Good stuff! But then you've got the lure chunkers and croaker soakers and the fly guys and rock walkers and little sub groups off each one of those.


----------



## hsif

Thanks for all the kind compliments.


----------



## fishingtwo

*If the radar*

looks like this you should wait awhile. and look out for birds


----------



## HollyH451

I'm going to West Galveston next weekend to stay at a condo with family, and I'm gonna need to go fishing somehow. 
I was just about to search online for something like "surf fishing 101", and I came across this thread. Thank you so so much!

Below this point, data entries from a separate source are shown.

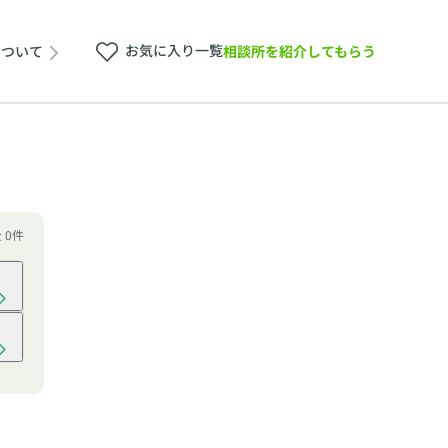
お気に入り一覧
相談所を紹介してもらう
について
 0件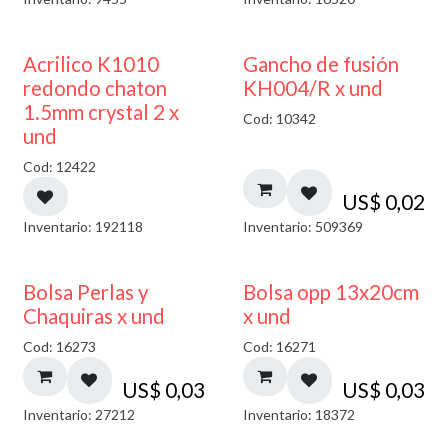
50% DESCUENTO
Acrilico K1010
Gancho de fusión
redondo chaton
KH004/R x und
1.5mm crystal 2 x
Cod: 10342
und
Cod: 12422
US$
0,02
Inventario: 192118
Inventario: 509369
Bolsa Perlas y
Bolsa opp 13x20cm
Chaquiras x und
x und
Cod: 16273
Cod: 16271
US$
0,03
US$
0,03
Inventario: 27212
Inventario: 18372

Sent from my iPhone using Tapatalk


----------



## mnp54

thanks !


----------



## bjones2571

tagged for later


----------



## hsif

Good tips, weather will be warming soon...


----------



## SB09

Just wanted to thank everyone that was involved in making this. I am a freshwater fisherman looking to move into the saltwater world. Surf fishing will be my first venture in doing that. I have acquired pretty much everything except rods/reels and hooks. Mainly because I couldn't find what was mentioned here in my local store. First test of my learning will be end of June in Orange Beach, AL. on a family vacation. Nobody likes to wake up early except me. I figure why not test and tune what I am learning reading all the informative posts while most of the beachgoers and family sleeps in.


----------



## bOrtD

Well done!


----------



## hsif

Buy a package of Fishbites. They catch fish better than live bait, quite often. They are awesome for catching croaker.


----------



## Billygoat

^^ Whiting and black drum like it too.

Sent from my XT1575 using Tapatalk


----------



## dwstinge

Thanks for this!

Sent from my SM-G950U using Tapatalk


----------



## Whatagator

Good info


----------